§ **Action item**:
Which lines of the entries below run from the one holding "Aider les équipes" to the one holding "système, en mettant", inclusive? Set down exactly those lines and no others.

Excerpts from a dataset:
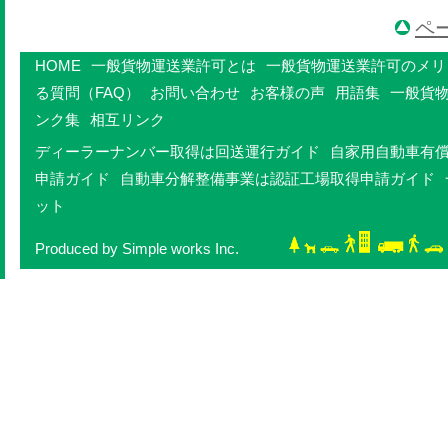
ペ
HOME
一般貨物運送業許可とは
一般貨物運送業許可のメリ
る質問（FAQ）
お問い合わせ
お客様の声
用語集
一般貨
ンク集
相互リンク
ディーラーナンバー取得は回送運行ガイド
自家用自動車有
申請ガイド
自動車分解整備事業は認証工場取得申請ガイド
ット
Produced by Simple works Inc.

...

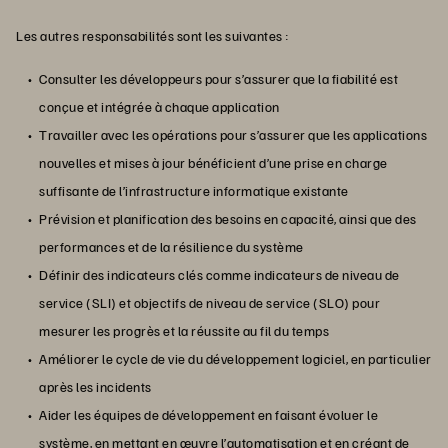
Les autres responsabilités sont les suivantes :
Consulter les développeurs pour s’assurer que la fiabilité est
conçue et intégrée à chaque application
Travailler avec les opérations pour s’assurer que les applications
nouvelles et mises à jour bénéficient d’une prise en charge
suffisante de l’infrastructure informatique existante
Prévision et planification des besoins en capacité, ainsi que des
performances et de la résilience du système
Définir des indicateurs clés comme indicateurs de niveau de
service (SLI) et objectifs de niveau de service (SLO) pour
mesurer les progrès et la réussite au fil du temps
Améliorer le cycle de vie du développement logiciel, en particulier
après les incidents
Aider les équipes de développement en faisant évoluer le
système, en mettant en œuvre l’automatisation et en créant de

§ **Solution**:
Aider les équipes de développement en faisant évoluer le
système, en mettant en œuvre l’automatisation et en créant de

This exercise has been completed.